Thousands of jobs are posted on the state’s Job Center website and on the Wisconsin Hospital Association’s Job Bulletin, but Ann Zenk, RN BSN MHA, WHA vice president, workforce and clinical practice, encourages students and job seekers to consider a career with a Wisconsin hospital or health system. “Health care is a rewarding field,” said Zenk. “Whether you work in direct patient care or in a support role, health care is a meaningful career for those with a passion for helping others.”
According to Zenk, health care in Wisconsin is a highly integrated industry, with health systems consisting of hospitals, clinics, home health and long term care. That means employees can train and transition to a different position, or even a new career, within the same organization.

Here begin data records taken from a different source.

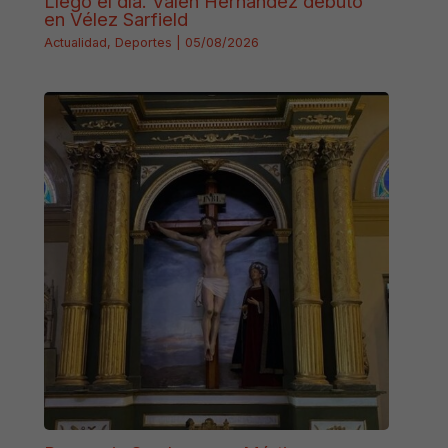
Llegó el día. Valen Hernández debutó
en Vélez Sarfield
Actualidad
,
Deportes
|
05/08/2026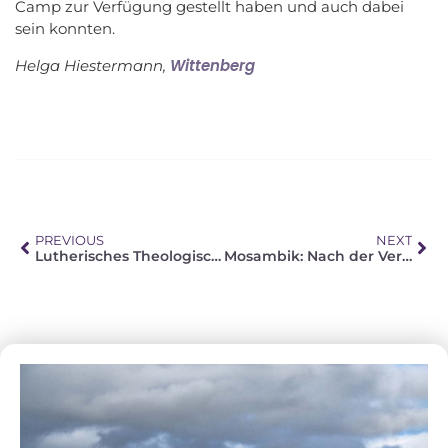
Camp zur Verfügung gestellt haben und auch dabei
sein konnten.
Wittenberg
Helga Hiestermann,
PREVIOUS
NEXT
Lutherisches Theologisches Seminar in Tshwane
Mosambik: Nach der Verzweiflung, Hoffnung!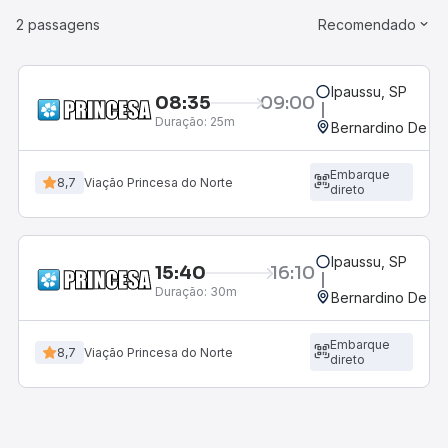
2 passagens
Recomendado
Ipaussu, SP
08:35
09:00
Duração:
25m
Bernardino De C
Embarque
8,7
Viação Princesa do Norte
direto
Ipaussu, SP
15:40
16:10
Duração:
30m
Bernardino De C
Embarque
8,7
Viação Princesa do Norte
direto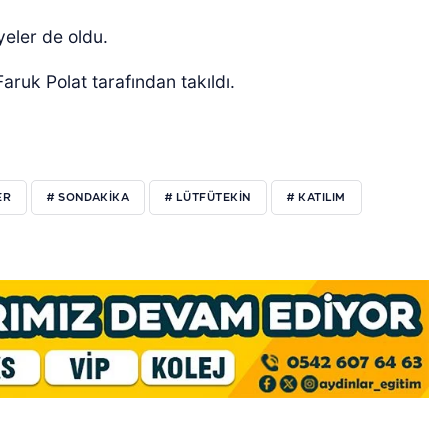
eler de oldu.
aruk Polat tarafından takıldı.
ER
# SONDAKIKA
# LÜTFÜTEKIN
# KATILIM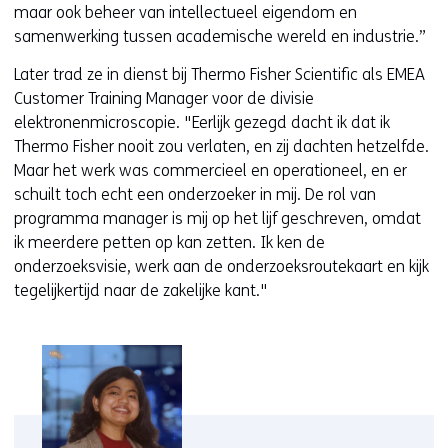
maar ook beheer van intellectueel eigendom en
samenwerking tussen academische wereld en industrie.”
Later trad ze in dienst bij Thermo Fisher Scientific als EMEA
Customer Training Manager voor de divisie
elektronenmicroscopie. "Eerlijk gezegd dacht ik dat ik
Thermo Fisher nooit zou verlaten, en zij dachten hetzelfde.
Maar het werk was commercieel en operationeel, en er
schuilt toch echt een onderzoeker in mij. De rol van
programma manager is mij op het lijf geschreven, omdat
ik meerdere petten op kan zetten. Ik ken de
onderzoeksvisie, werk aan de onderzoeksroutekaart en kijk
tegelijkertijd naar de zakelijke kant."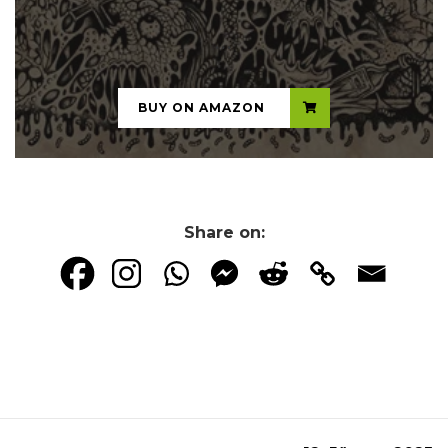
...
BUY ON AMAZON
Share on: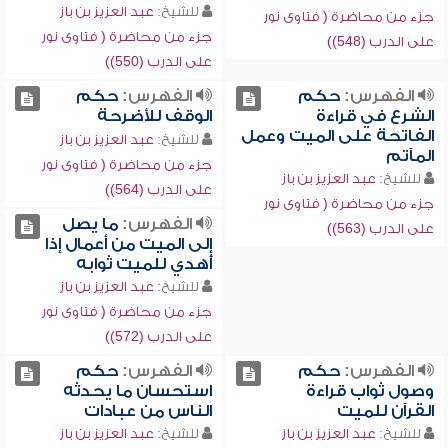
للشيخ:
عبد العزيز بن باز
جزء من محاضرة ( فتاوى نور
جزء من محاضرة ( فتاوى نور
على الدرب (548))
على الدرب (550))
الفهرس:
حكم
الفهرس:
حكم
الشرع في قراءة
الوقف للأضرحة
الفاتحة على الميت وعمل
للشيخ:
عبد العزيز بن باز
المآتم
جزء من محاضرة ( فتاوى نور
للشيخ:
عبد العزيز بن باز
على الدرب (564))
جزء من محاضرة ( فتاوى نور
الفهرس:
ما يصل
على الدرب (563))
إلى الميت من أعمال إذا
أُهدي للميت ثوابه
للشيخ:
عبد العزيز بن باز
جزء من محاضرة ( فتاوى نور
على الدرب (572))
الفهرس:
حكم
الفهرس:
حكم
وصول ثواب قراءة
استحسان ما يحدثه
القرآن للميت
الناس من عبادات
للشيخ:
عبد العزيز بن باز
للشيخ:
عبد العزيز بن باز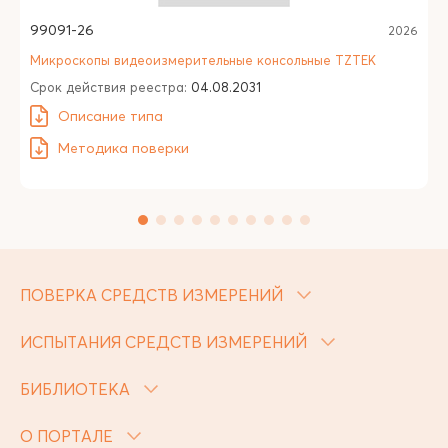
99091-26
2026
Микроскопы видеоизмерительные консольные TZTEK
Срок действия реестра:
04.08.2031
Описание типа
Методика поверки
ПОВЕРКА СРЕДСТВ ИЗМЕРЕНИЙ
ИСПЫТАНИЯ СРЕДСТВ ИЗМЕРЕНИЙ
БИБЛИОТЕКА
О ПОРТАЛЕ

“Hospitals and health systems have a variety of positions, from entry level that require a high school or limited technical school training, to those that require an advanced degree,” Zenk said. “No matter where you start there is a pathway to a higher-paying, challenging career in our hospitals. Health care occupations are among the fastest growing in the U.S., and positions are available; the door will be open to all who wish to enter the health care field.”
Hospitals and health systems desire and support advancement to in-demand roles, such as nursing assistant, physical therapist, nurse, or nurse practitioner. Zenk noted “a hard-working, dedicated person can start in an entry-level position and with educational assistance that is often paid for by their employer, supported by a flexible work schedule, can train for the next level of employment, even advancing to a master’s degree, while continuing to work in progressively better-paying roles.”
Recruiting to rural areas can pose unique challenges. That is why WHA is a strong supporter of the Rural Wisconsin Initiative, a legislative package that provides matching grant funding for the training of advanced practice clinicians and allied health professionals in rural Wisconsin hospitals.
“The Rural Wisconsin Initiative bolsters our state’s health care infrastructure by ensuring we have a workforce in place to care for our residents by creating in-state opportunities for health care professionals to complete their education and training,” WHA President/CEO Eric Borgerding said. “We want to do everything we can to ensure we have the workforce necessary to deliver high-quality, high-value care in all of our communities.”
Wisconsin hospitals employ more than 100,000 people, making it one of the state’s largest industries and among the most stable in an economic downturn.